The operators of hand-held vibratory
tools used in Russian mining industry may be exposed to vibration levels significantly
higher than excepted limit values (LV): vibration velocity may reach 2.30 m/s
(LV 2.00 m/s) and vibration load – 145 dB (LV 126 dB). As a rule, operators of
various vehicles and machines were exposed to WBV with action levels within excepted
LV. Vibration velocity did not exceed 0.45 m/s (LV 0.28-0.56 m/s) and vibration
load – 95 dB (LV 109-115 dB). In addition, operators of hand-held vibratory
tools were exposed to contributing occupational hazardous factors such as higher
noise levels and worse protection against workplace cold. For operators of
hand-held vibratory tools maximum noise levels reached 113 dBA (LV 80 dBA). The
cold workplace environment was due to low air temperature (4-100 С), high air relative humidity (86-100%) and flow of
cold air caused by natural and artificial ventilation in the mines (up to 1.2
m/s).
Analysis
of the obtained data suggests the following explanation of the earlier and more
frequent development of VRD in operators of hand-held vibratory tools: 1) higher
intensity of HAV as compared to WBV; 2) additive effect of cold-related and
noise-related disorders of vascular, neurological and musculoskeletal systems;
3) possible higher susceptibility to vibration and cold of upper extremities
and upper part of the human body.
Conclusion.
Health problems arising from whole-body and hand-arm vibration are highly
prevalent among industrial workers in the Russian High North. HAV causes
earlier and more frequent occurrence of health disorders as compared to WBV. To
reduce or eliminate adverse effects of vibration on exposed workers there is a
need for improvement of technical characteristics of hand-held vibratory tools
and various load-haul-dump vehicles in combination with strict observance of
occupational safety rules.

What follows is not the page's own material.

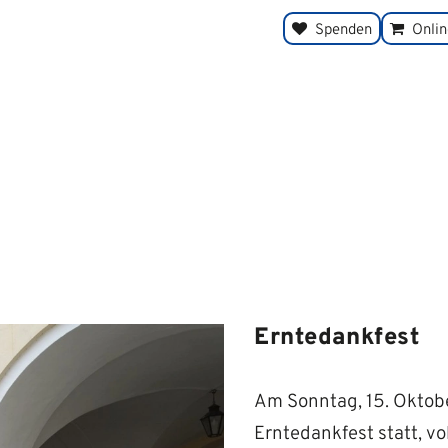
Spenden
Onli
Erntedankfest
Am Sonntag, 15. Oktober
Erntedankfest statt, vo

On the other hand, current situation requires the
implementation of more efficient medical methods of prevention and treatment of
the cited above VRD.
References
1. Artamonova V.G.,
Mukhin N.A. Occupational Diseases. Moscow: Meditsina Publishing House. 2006: 125-153
(in Russian).
2. System of Labor
Safety Standards. Vibration Safety. General Requirements. State Standard
12.1012-90. Moscow. 1990: 1-44 (in Russian).